[BEGIN Document]

I understand how you feel , no two birds are alike , but you will have another that will love you just like Wilbur did . I love reading these amazing stories and thank you for sharing on PigeonTalk . Keep us all posted about how things go with the other bird . My wife and I love to read these stories . You may be able to get a federal license to keep Morning Doves , I don't actually know , but you might want to look into it starting with your local Game and Fish Dept .


----------



## Libis (Oct 8, 2010)

Give your diamond time to settle in. It's terrifying to get beat up by other birds, put in a box by a giant, taken to a completely new place, and then settle in and live there with new giants. 

As far as I've seen though, the croaking noise is a good thing--my diamonds croak to each other for comfort usually and to find each other in the dark.


----------



## imluvnit01 (Apr 16, 2011)

now he makes his little tooooo toooo (pause) tooo toooo noise. cant seem to find the meaning of it.

[END Document]
[BEGIN Record extracts]

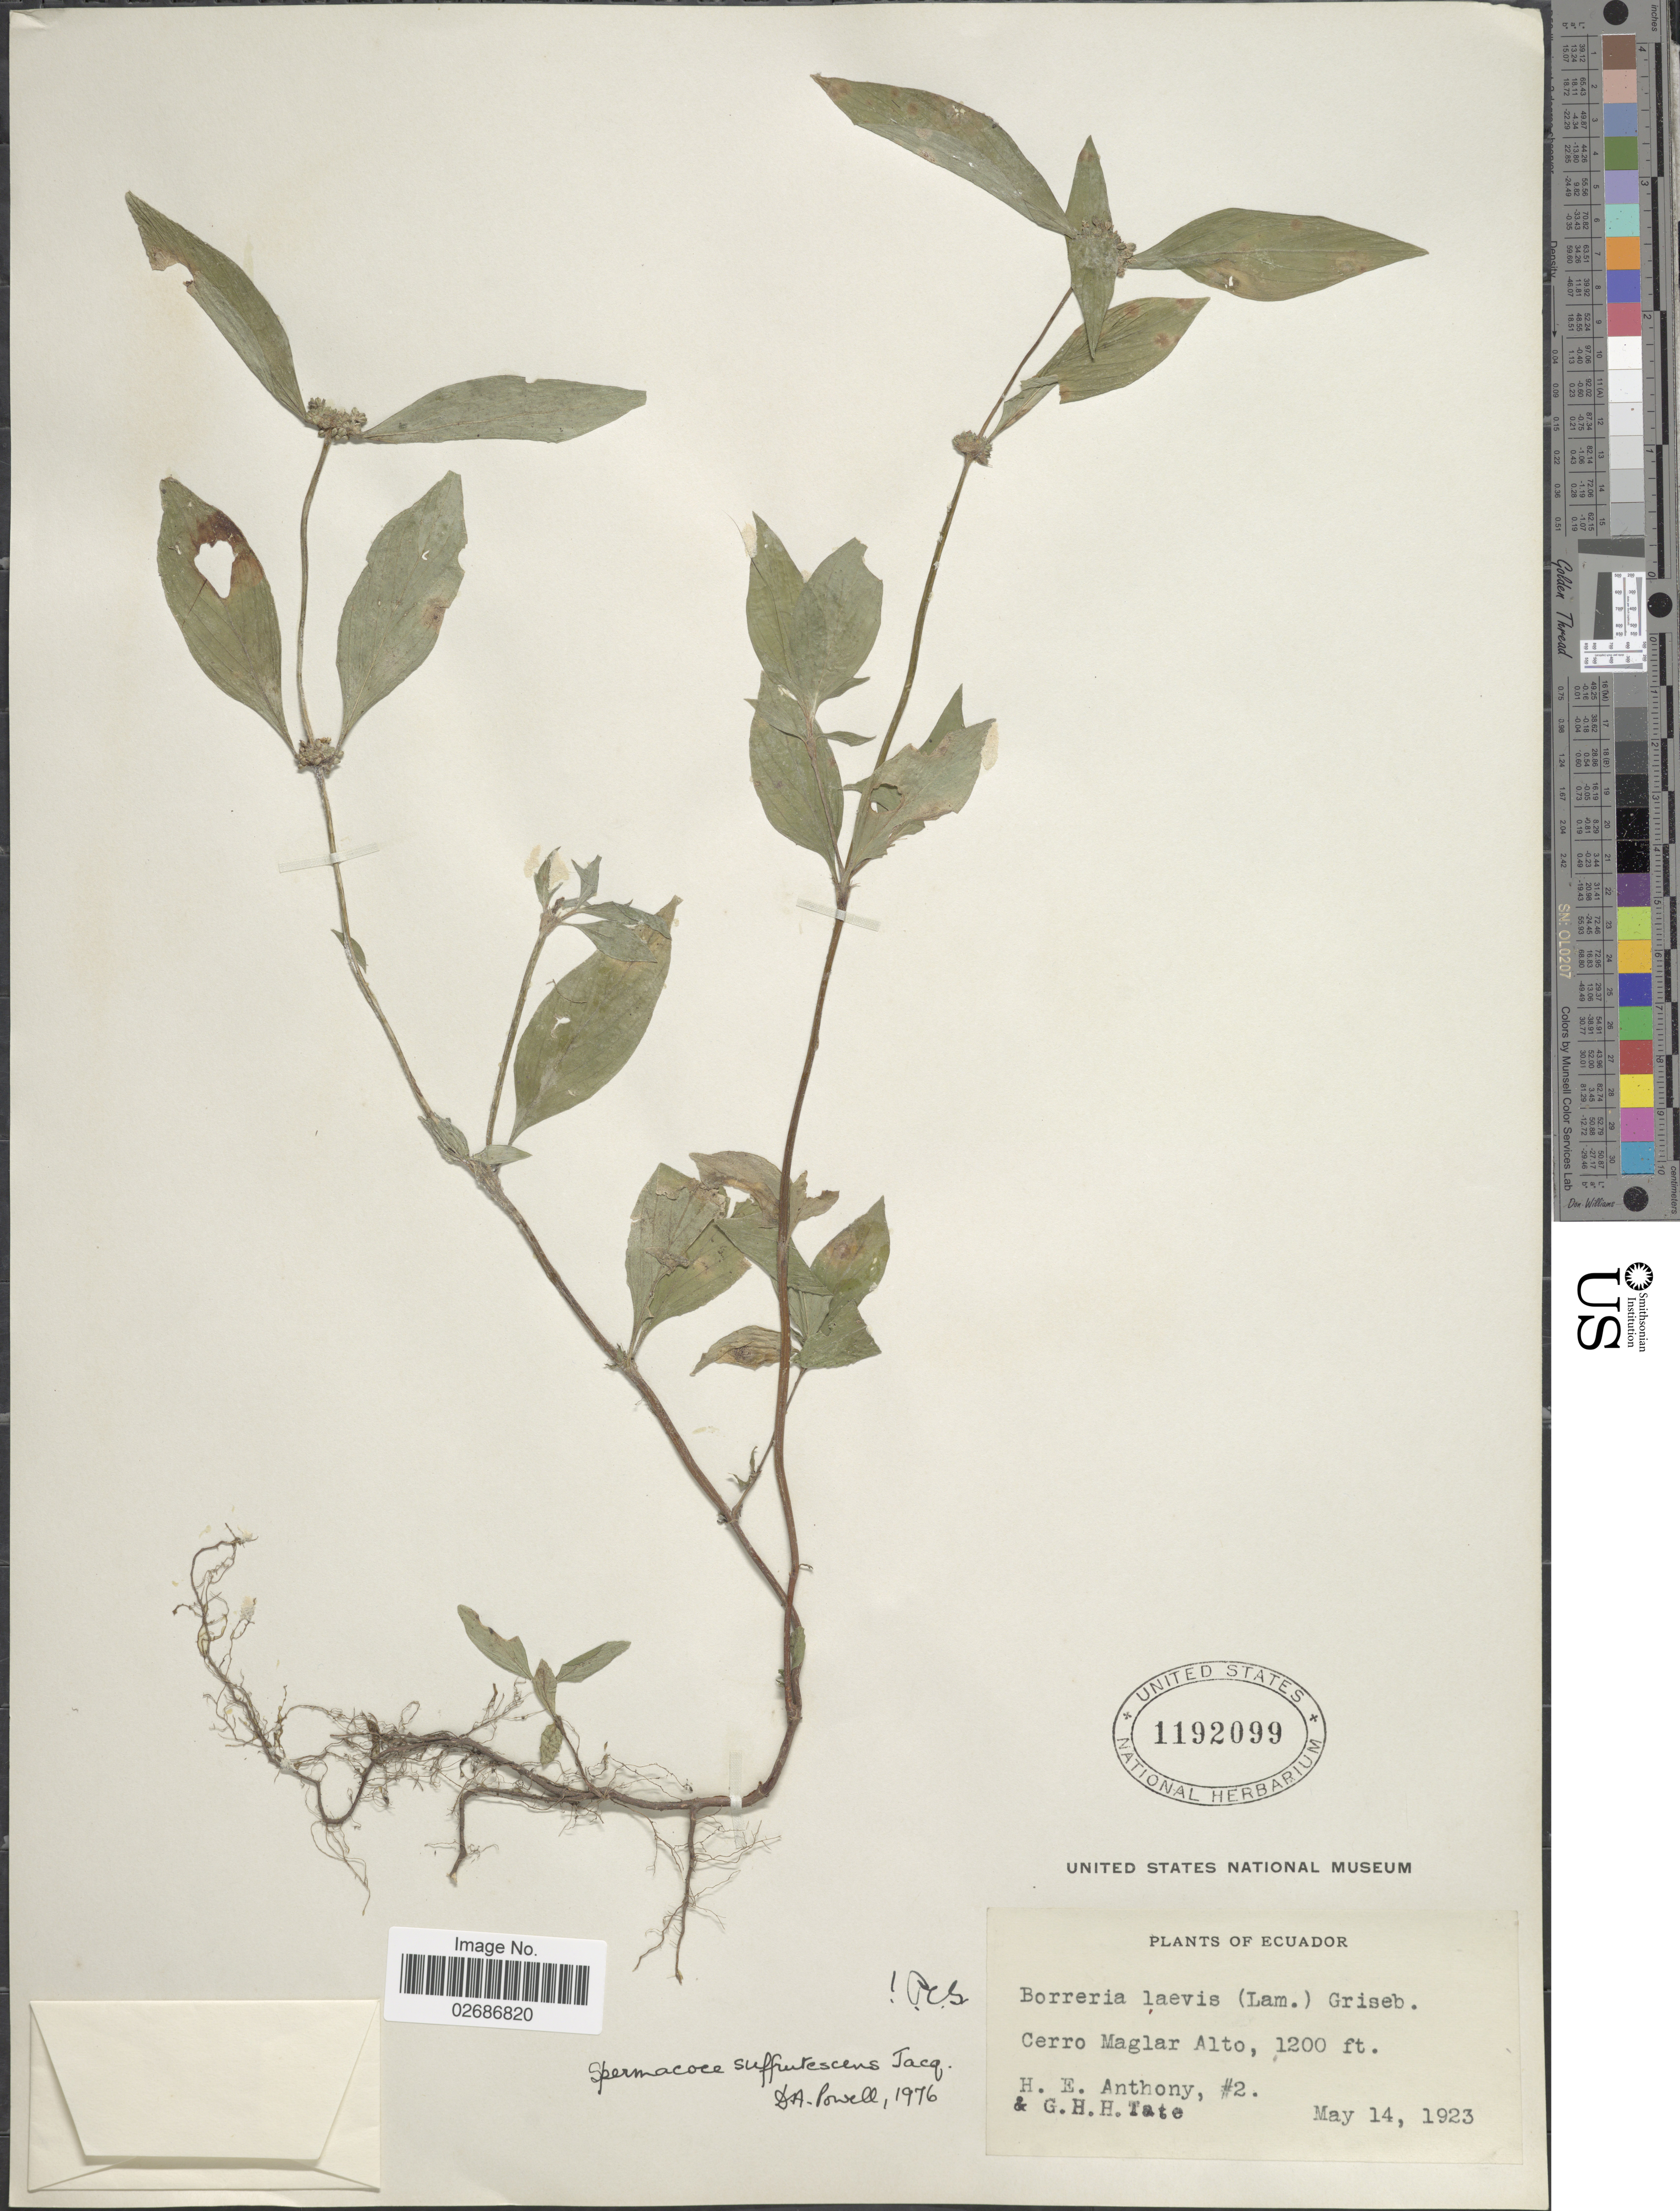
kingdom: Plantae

[END Record extracts]
[BEGIN Record extracts]

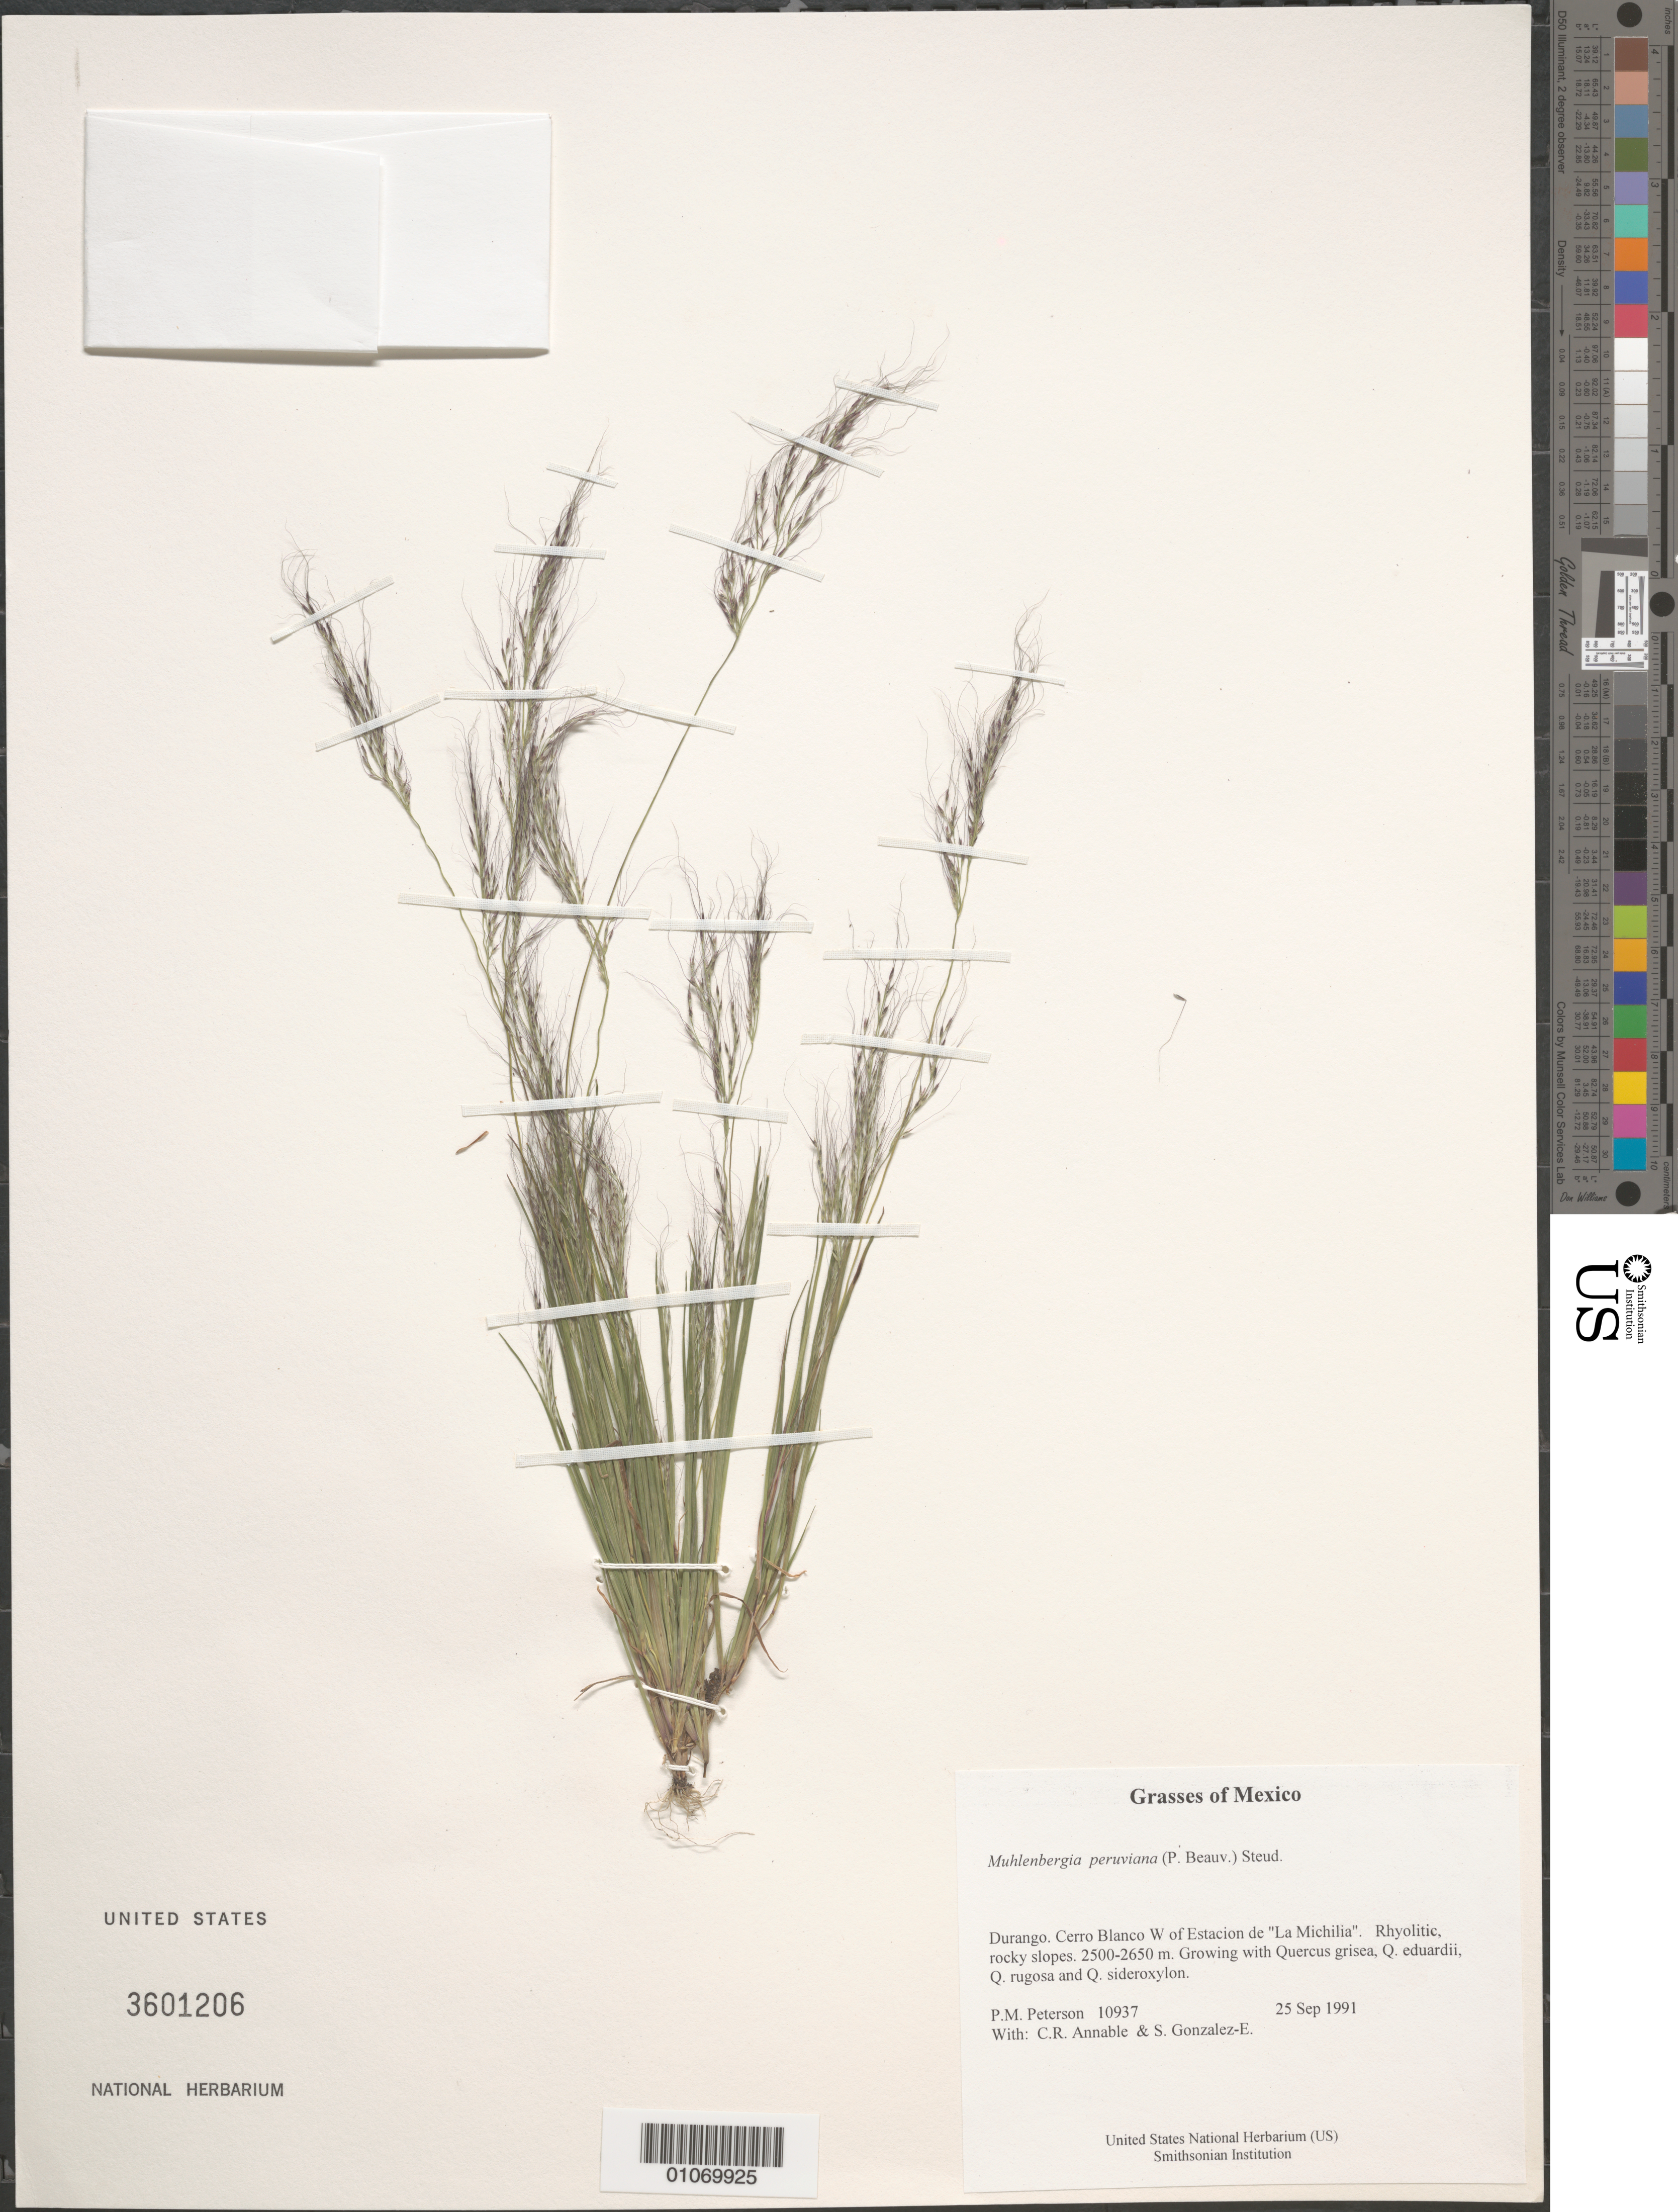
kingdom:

[END Record extracts]

[Requests]
1) In the forum post by Libis in the dove thread, list every experience the post calls terrifying for a newly arrived diamond.
2) Continue the forum thread about pet doves after its final post.

[Task-by-task outputs]
1)
- Getting beat up by other birds
- Being put in a box by a giant
- Being taken to a completely new place
- Settling in and living there with new giants

2)
----------



## Libis (Oct 8, 2010)

say it back. you might get to have a conversation  my diamonds love to coo back and forth with me


----------



## Doves1111 (Mar 5, 2005)

imluvnit01 said:


> now he makes his little tooooo toooo (pause) tooo toooo noise. cant seem to find the meaning of it.


Give him time and be patience. I had a little Diamond Dove that I named Choo Choo. He would call to me chooo chooo...chooo chooo. I would call back to him and he would call back to me again. This would go one for ever! They can be sweet pets if you give them time to adjust and bond to you.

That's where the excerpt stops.